定量磁共振成像(MRI)分析在鉴别神经退行性帕金森综合征方面显示出前景,并且近年来极大地推进了我们对诸如进行性核上性麻痹(PSP)等疾病的理解。
本研究的目的是开发、实施并比较基于人工智能(AI)的MRI分析算法,该算法通过分析脑结构和微观结构的变化,不仅能够将PSP与健康对照区分开来,还能将其与帕金森病(PD)区分开来。具体而言,本研究着重于识别感兴趣区域(ROI)和感兴趣束(TOI),这些对于算法提供区分疾病变体的临床相关性能指标至关重要。
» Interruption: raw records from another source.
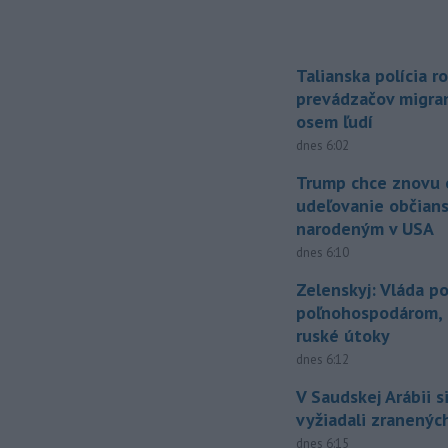
Talianska polícia ro
prevádzačov migran
osem ľudí
dnes 6:02
Trump chce znovu 
udeľovanie občian
narodeným v USA
dnes 6:10
Zelenskyj: Vláda 
poľnohospodárom, k
ruské útoky
dnes 6:12
V Saudskej Arábii s
vyžiadali zranených
dnes 6:15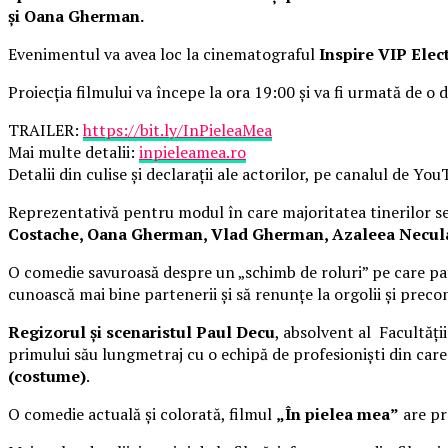
și Oana Gherman.
Evenimentul va avea loc la cinematograful
Inspire VIP Elec
Proiecția filmului va începe la ora 19:00 și va fi urmată de o d
TRAILER:
https://bit.ly/InPieleaMea
Mai multe detalii:
inpieleamea.ro
Detalii din culise și declarații ale actorilor, pe canalul de Yo
Reprezentativă pentru modul în care majoritatea tinerilor se 
Costache, Oana Gherman, Vlad Gherman, Azaleea Necula, 
O comedie savuroasă despre un „schimb de roluri” pe care pat
cunoască mai bine partenerii și să renunțe la orgolii și precon
Regizorul și scenaristul Paul Decu
, absolvent al Facultăți
primului său lungmetraj cu o echipă de profesioniști din car
(costume)
.
O comedie actuală și colorată, filmul
„În pielea mea”
are pre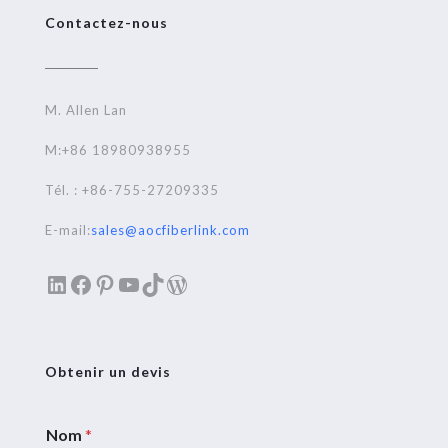
Contactez-nous
M. Allen Lan
M:+86 18980938955
Tél. : +86-755-27209335
E-mail:
sales@aocfiberlink.com
LinkedIn
Facebook
Pinterest
YouTube
TikTok
WordPress
Obtenir un devis
Nom
*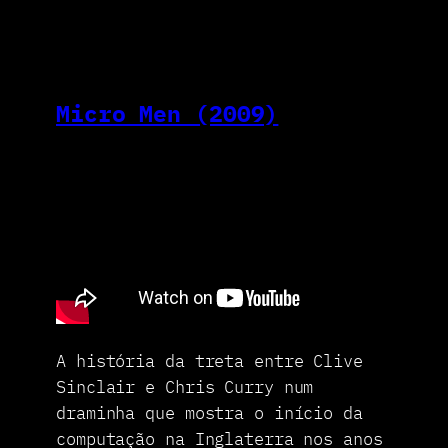
Micro Men (2009)
A história da treta entre Clive
Sinclair e Chris Curry num
draminha que mostra o início da
computação na Inglaterra nos anos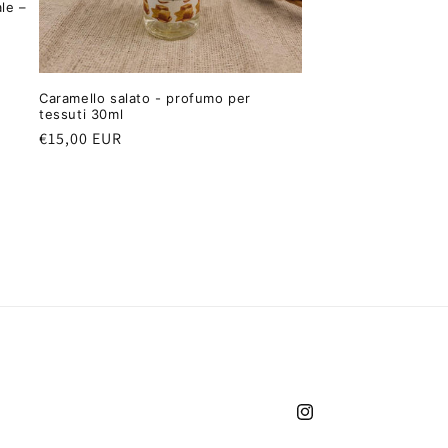
le –
Caramello salato - profumo per
tessuti 30ml
Prezzo
€15,00 EUR
di
listino
Instagram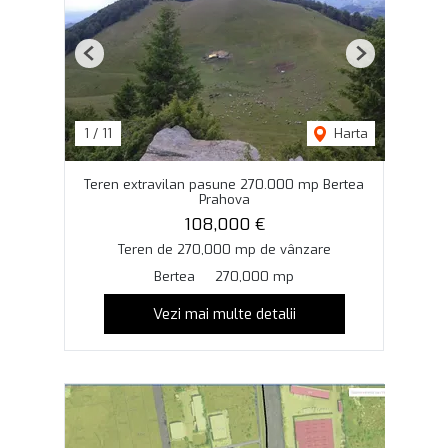
Previous
Next
1
/
11
Harta
Teren extravilan pasune 270.000 mp Bertea
Prahova
108,000 €
Teren de 270,000 mp de vânzare
Bertea
270,000 mp
Vezi mai multe detalii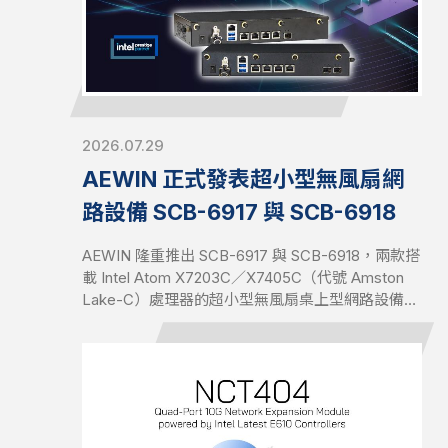
2026.07.29
AEWIN 正式發表超小型無風扇網
路設備 SCB-6917 與 SCB-6918
AEWIN 隆重推出 SCB-6917 與 SCB-6918，兩款搭
載 Intel Atom X7203C／X7405C（代號 Amston
Lake-C）處理器的超小型無風扇桌上型網路設備。
兩款平台皆支援最高 16GB DDR5 記憶體，資料傳
輸速率最高可達 4800MHz，相較於前幾代 DDR 記
憶體，可提供更高的頻寬與更佳的能源效率。優異
的記憶體效能可加速封包處理速度，並降低資料密
集型網路工作負載的延遲。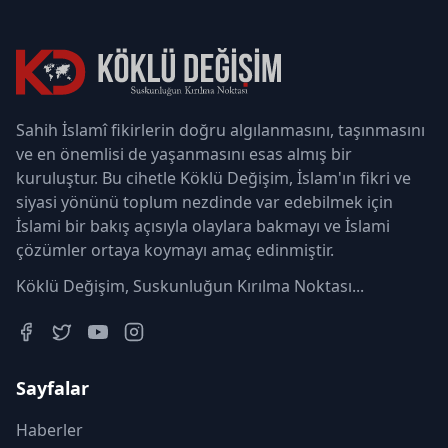
Sahih İslamî fikirlerin doğru algılanmasını, taşınmasını
ve en önemlisi de yaşanmasını esas almış bir
kuruluştur. Bu cihetle Köklü Değişim, İslam'ın fikri ve
siyasi yönünü toplum nezdinde var edebilmek için
İslami bir bakış açısıyla olaylara bakmayı ve İslami
çözümler ortaya koymayı amaç edinmiştir.
Köklü Değişim, Suskunluğun Kırılma Noktası...
Sayfalar
Haberler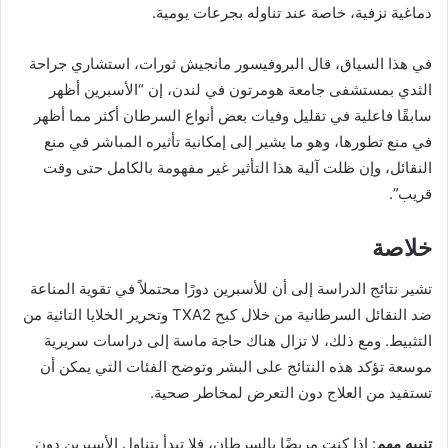
دماغية نزفية، خاصة عند تناوله بجرعات يومية.
في هذا السياق، قال البروفيسور مانجيش ثورات، استشاري جراحة
الثدي بمستشفى جامعة هومرتون في لندن، إن “الأسبرين أظهر
سابقًا فاعلية في تقليل وفيات بعض أنواع السرطان أكثر مما أظهر
في منع تطورها، وهو ما يشير إلى إمكانية تأثيره المباشر في منع
النقائل، وإن ظلت آلية هذا التأثير غير مفهومة بالكامل حتى وقت
قريب”.
خلاصة
تشير نتائج الدراسة إلى أن للأسبرين دورًا محتملاً في تقوية المناعة
ضد النقائل السرطانية من خلال كبح TXA2 وتحرير الخلايا التائية من
التثبيط. ومع ذلك، لا تزال هناك حاجة ماسة إلى دراسات سريرية
موسعة تؤكد هذه النتائج على البشر وتوضح الفئات التي يمكن أن
تستفيد من العلاج دون التعرض لمخاطر صحية.
تنبيه مهم
: إذا كنت مريضًا بالسرطان، فلا تبدأ بتناول الأسبرين دون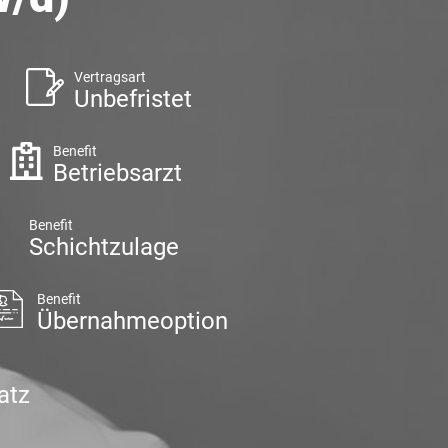
Vertragsart
Unbefristet
Benefit
Betriebsarzt
Benefit
Schichtzulage
Benefit
Übernahmeoption
atz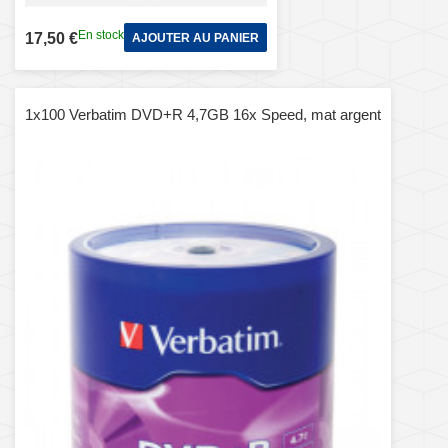
En stock
17,50 €
AJOUTER AU PANIER
1x100 Verbatim DVD+R 4,7GB 16x Speed, mat argent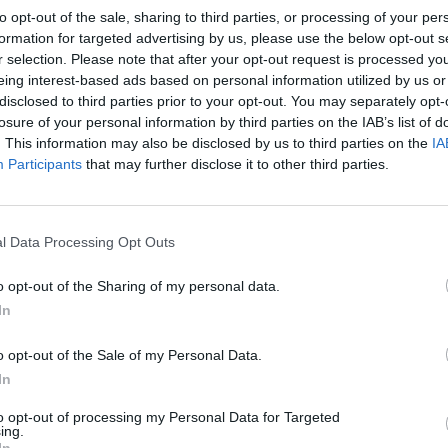
to opt-out of the sale, sharing to third parties, or processing of your per
formation for targeted advertising by us, please use the below opt-out s
r selection. Please note that after your opt-out request is processed y
eing interest-based ads based on personal information utilized by us or
disclosed to third parties prior to your opt-out. You may separately opt-
losure of your personal information by third parties on the IAB’s list of
. This information may also be disclosed by us to third parties on the
IA
Participants
that may further disclose it to other third parties.
l Data Processing Opt Outs
o opt-out of the Sharing of my personal data.
In
o opt-out of the Sale of my Personal Data.
In
to opt-out of processing my Personal Data for Targeted
ing.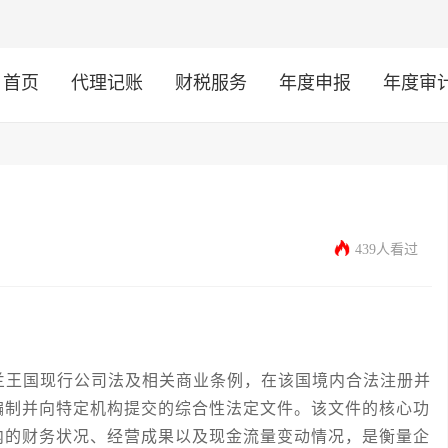
首页
代理记账
财税服务
年度申报
年度审
439人看过
王国现行公司法及相关商业条例，在该国境内合法注册并
编制并向特定机构提交的综合性法定文件。该文件的核心功
内的财务状况、经营成果以及现金流量变动情况，是衡量企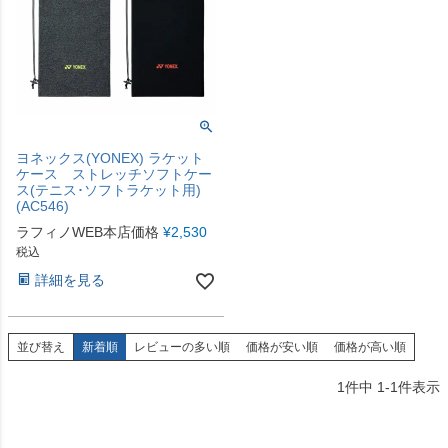
ヨネックス(YONEX) ラケット
ケース ストレッチソフトケー
ス(テニス･ソフトラケット用)
(AC546)
ラフィノWEB本店価格
¥
2,530
税込
詳細を見る
並び替え
新着順
レビューの多い順
価格が安い順
価格が高い順
1
件中
1
-
1
件表示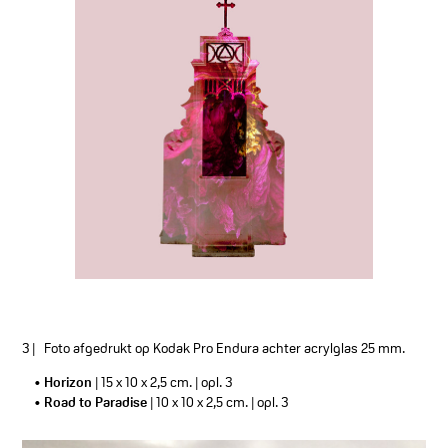
3 | Foto afgedrukt op Kodak Pro Endura achter acrylglas 25 mm.
• Horizon
| 15 x 10 x 2,5 cm. | opl. 3
• Road to Paradise
| 10 x 10 x 2,5 cm. | opl. 3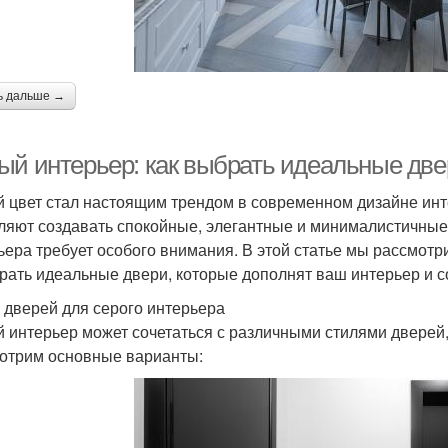
ь дальше →
ый интерьер: как выбрать идеальные две
 цвет стал настоящим трендом в современном дизайне инте
ляют создавать спокойные, элегантные и минималистичные
ьера требует особого внимания. В этой статье мы рассмот
рать идеальные двери, которые дополнят ваш интерьер и с
 дверей для серого интерьера
 интерьер может сочетаться с различными стилями дверей,
отрим основные варианты: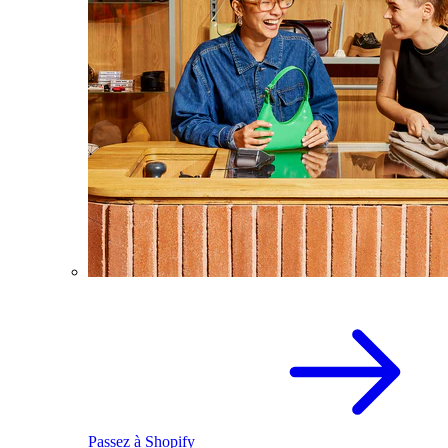
Passez à Shopify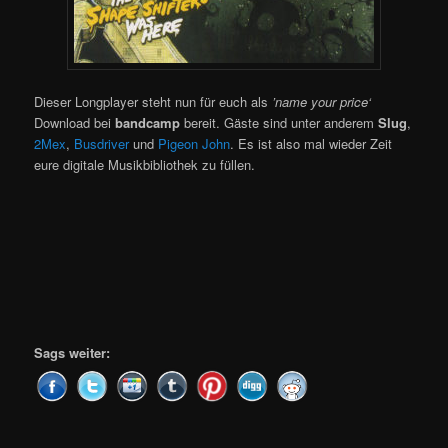
Dieser Longplayer steht nun für euch als
’name your price‘
Download bei
bandcamp
bereit. Gäste sind unter anderem
Slug
,
2Mex
,
Busdriver
und
Pigeon John
. Es ist also mal wieder Zeit
eure digitale Musikbibliothek zu füllen.
Sags weiter: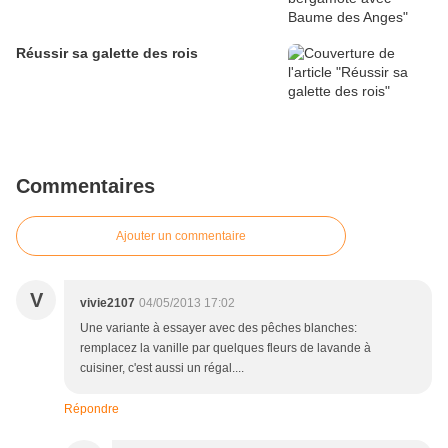
Réussir sa galette des rois
Commentaires
Ajouter un commentaire
V
vivie2107
04/05/2013 17:02
Une variante à essayer avec des pêches blanches:
remplacez la vanille par quelques fleurs de lavande à
cuisiner, c'est aussi un régal....
Répondre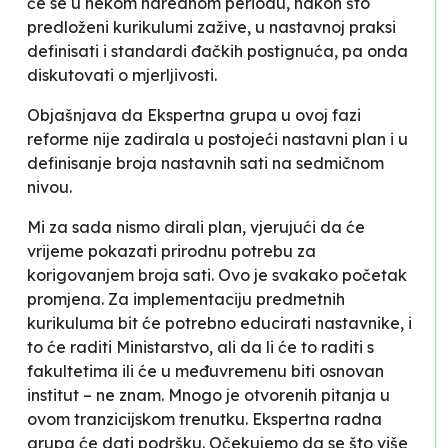
će se u nekom narednom periodu, nakon što
predloženi kurikulumi zažive, u nastavnoj praksi
definisati i standardi đačkih postignuća, pa onda
diskutovati o mjerljivosti.
Objašnjava da Ekspertna grupa u ovoj fazi
reforme nije zadirala u postojeći nastavni plan i u
definisanje broja nastavnih sati na sedmičnom
nivou.
Mi za sada nismo dirali plan, vjerujući da će
vrijeme pokazati prirodnu potrebu za
korigovanjem broja sati. Ovo je svakako početak
promjena. Za implementaciju predmetnih
kurikuluma bit će potrebno educirati nastavnike, i
to će raditi Ministarstvo, ali da li će to raditi s
fakultetima ili će u međuvremenu biti osnovan
institut – ne znam. Mnogo je otvorenih pitanja u
ovom tranzicijskom trenutku. Ekspertna radna
grupa će dati podršku. Očekujemo da se što više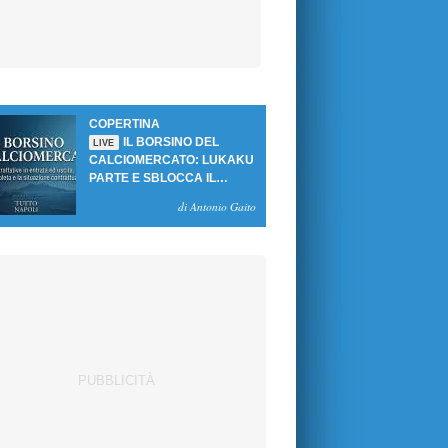
COPERTINA
IL BORSINO DEL
LIVE
CALCIOMERCATO: LUKAKU
PARTE E SBLOCCA IL
MERCATO DEL NAPOLI
di Antonio Gaito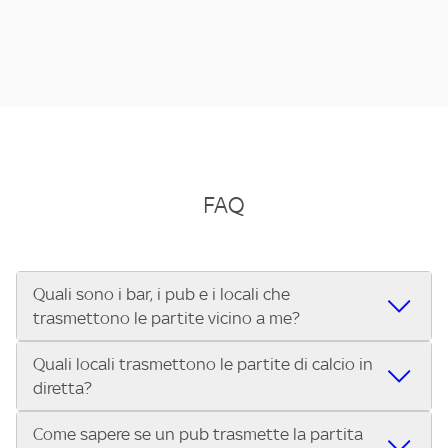
FAQ
Quali sono i bar, i pub e i locali che
trasmettono le partite vicino a me?
Quali locali trasmettono le partite di calcio in
Se cerchi un bar, pub, ristorante o locale vicino a te per
diretta?
vedere le partite di Serie A ENILIVE, la Serie C Sky Wifi, la
UEFA Champions League, la UEFA Europa League, la UEFA
Come sapere se un pub trasmette la partita
Vuoi sapere quali bar, pub o ristoranti mostrano le partite
Conference League, il Tennis, la Formula 1®, la MotoGP™ e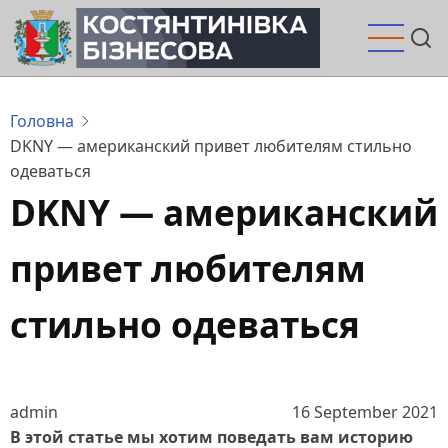
Перейти
до
основного
вмісту
Головна
DKNY — американский привет любителям стильно
одеваться
DKNY — американский
привет любителям
стильно одеваться
admin
16 September 2021
В этой статье мы хотим поведать вам историю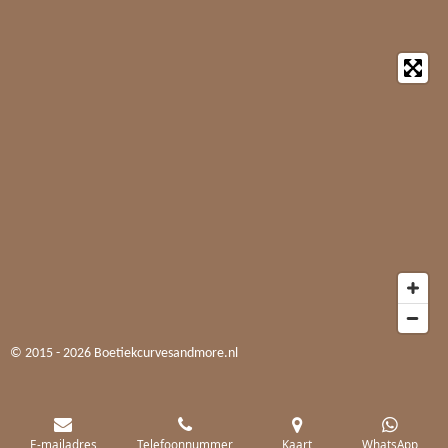
© 2015 - 2026 Boetiekcurvesandmore.nl
E-mailadres
Telefoonnummer
Kaart
WhatsApp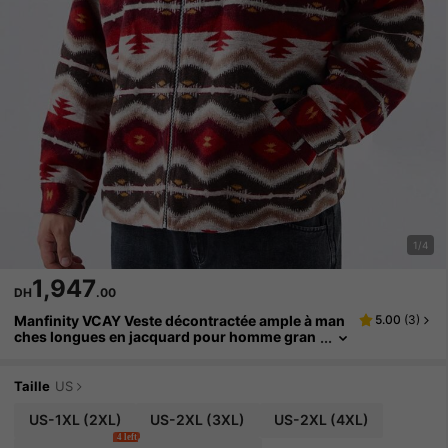
1/4
1,947
DH
.00
Manfinity VCAY Veste décontractée ample à man
5.00
(
3
)
ches longues en jacquard pour homme gran
de taille, pour l'automne et l'hiver
Taille
US
US-1XL
(2XL)
US-2XL
(3XL)
US-2XL
(4XL)
4 left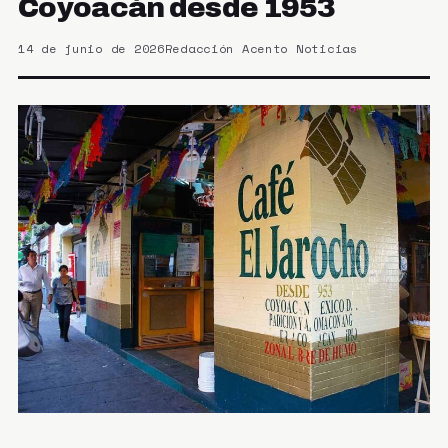
Coyoacán desde 1953
14 de junio de 2026
Redacción Acento Noticias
MR数据包括扩散张量成像(DTI - 逐束分数各向异性统计(TFAS))和T1加权(T1 - w)数据(胼胝体(CC)的纹理分析)。一个包含74例PSP患者和63例对照的受试者样本在多个站点以3.0T进行记录。另一个样本来自单个站点,由66例PSP患者、66例PD患者和44例对照组成,在1.5T进行记录。本研究实施了四种不同的机器学习算法(ML)和一种使用Tensor Flow的深度学习(DL)神经网络方法。算法的训练在80%的数据上进行,其中包括整个单站点数据和部分多站点数据。验证过程在其余数据上进行,从而始终将训练数据和验证数据分开。
随机森林算法和DL神经网络对PSP和健康对照的分类准确率分别为92%和95%。特别地,脑桥、中脑被盖、大脑脚、壳核和CC的DTI衍生测量值有助于实现高准确率。此外,DL神经网络对PSP和PD的分类准确率为86%,显示出19个结构的重要性。四个最重要的特征是前额叶白质、额枕束、中脑被盖和CC区域II的DTI衍生测量值。该DL网络的灵敏度为88%,特异性为85%,约登指数为0.72。
本研究的主要目标是比较多种ML方法和一种DL方法,通过按重要性的层次顺序对脑结构进行排序,以确定对PSP与对照以及PSP与PD进行分类所需的最少脑结构集。通过这种方式,本研究证明了AI方法用于MRI作为区分神经退行性帕金森综合征变体的可能诊断和科学工具的潜力。